Photo: Deposit Photos

By KELIN DILLON

Amid a controversial year for Mexico’s aeronautics sector, high-ups in the country’s Federal Civil Aviation Agency (AFAC) purportedly helped its pilots cheat their way through the Mexican commercial pilot exam, allowing underqualified and unprepared aviators to operate in Mexico’s airspace.

After a Sept. 6 investigation ordered by retired general and now-former head of the  International Civil Aviation Training Center (CIAAC) Benjamín Romero Fuentes, it was revealed that the AFAC’s Head of Logistics for Special Programs and On-the-Job Training Marco Antonio Toro Moreno had allegedly accessed and printed three versions of the test’s answer key on Feb. 3. 

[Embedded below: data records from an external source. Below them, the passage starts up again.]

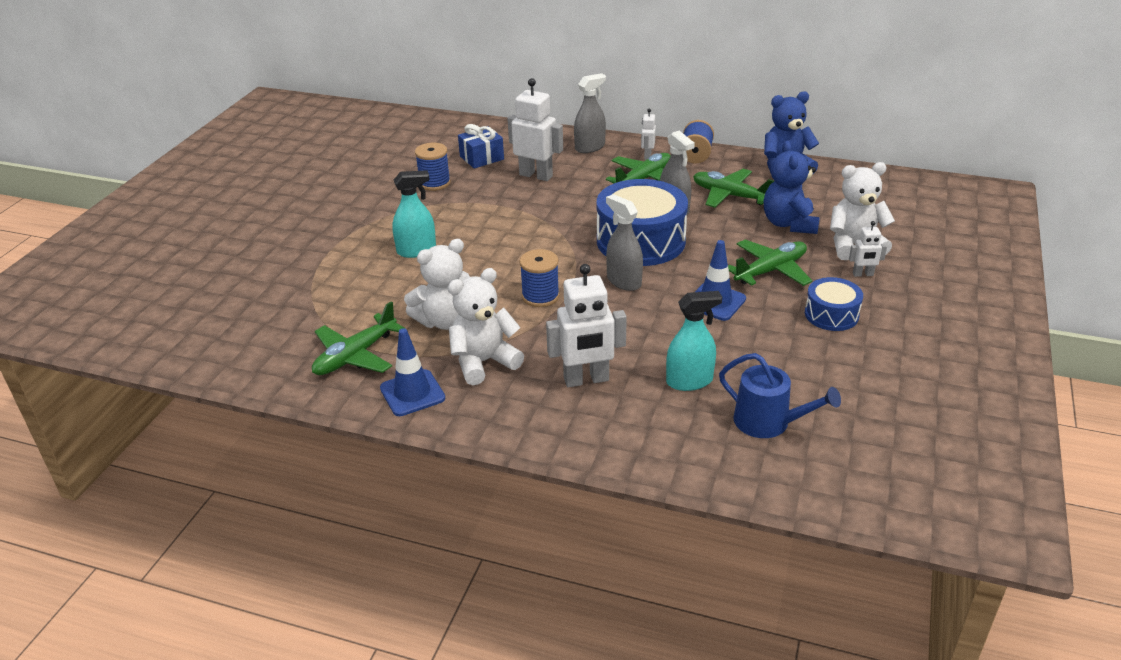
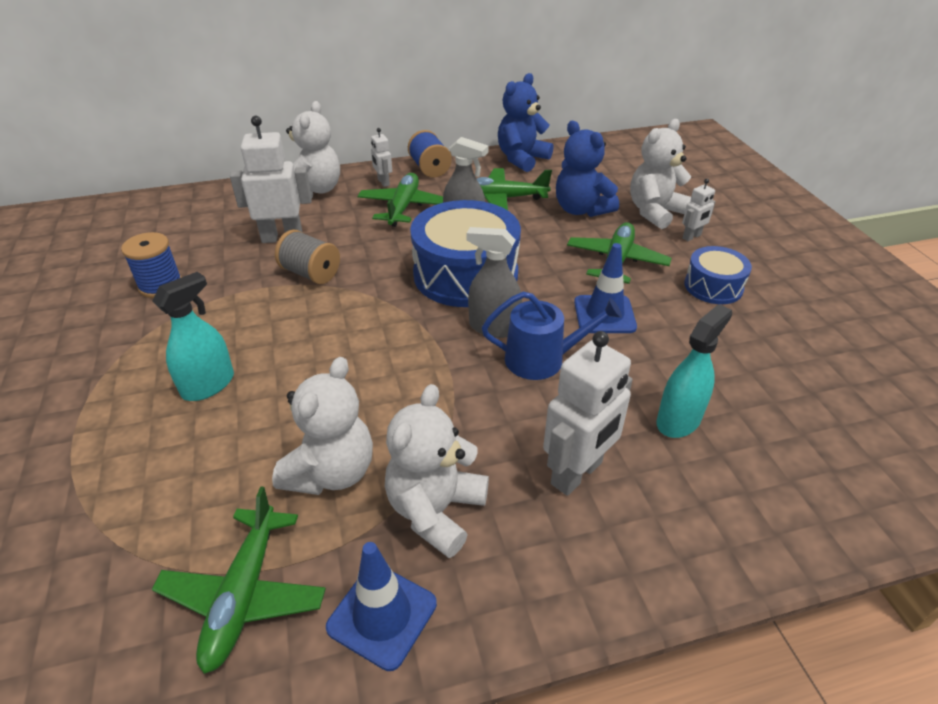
camera: 35 degrees left, 5 degrees up
blue gift [458,124,504,168] -> none
blue spool [520,249,560,307] -> none
grey spray bottle [574,73,606,153] -> white teddy bear [286,101,340,198]
blue watering can [719,353,841,438] -> blue watering can moved to [482,292,622,380]
none -> grey spool [275,230,340,284]

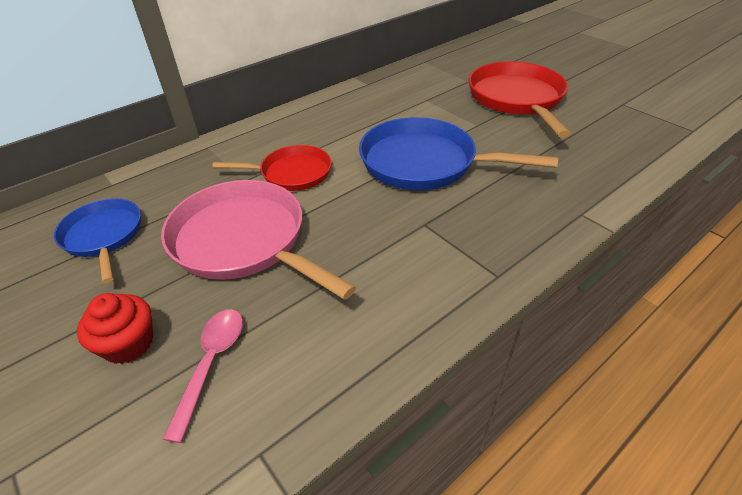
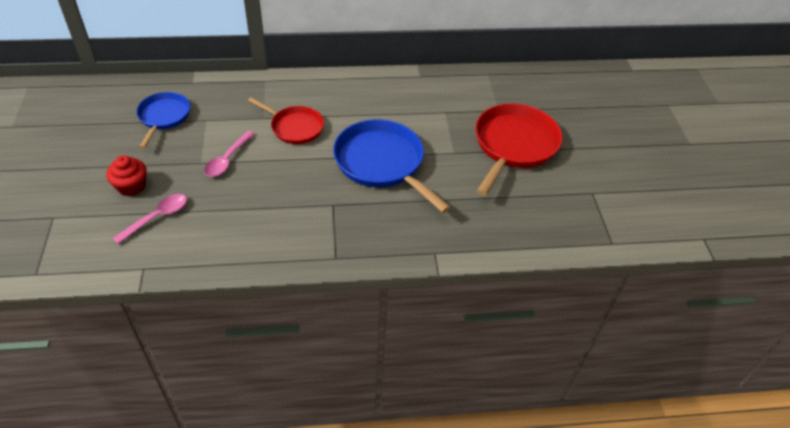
camera: 30 degrees right, 5 degrees up
pink pan [161,180,356,300] -> pink spoon [204,131,254,177]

Just weeks after Toro Moreno’s actions, an “abnormal” and suspicious number of pilots achieved a perfect score on the exam, prompting the CIAAC’s inquiry.

After filling in his boss, AFAC Director Carlos Rodríguez Munguía, about the situation, Romero Fuentes was quietly dismissed from his post 28 days later, a move that insiders say was not the cordial resignation the organization announced to the public.

As the operation of the CIAAC and the proficiency of the AFAC’s pilots are major contingencies of the U.S. Federal Aviation Administration (FAA) reinstating Mexico’s Category 1 airspace designation, experts worry this new scandal will delay Mexico’s reevaluation even further.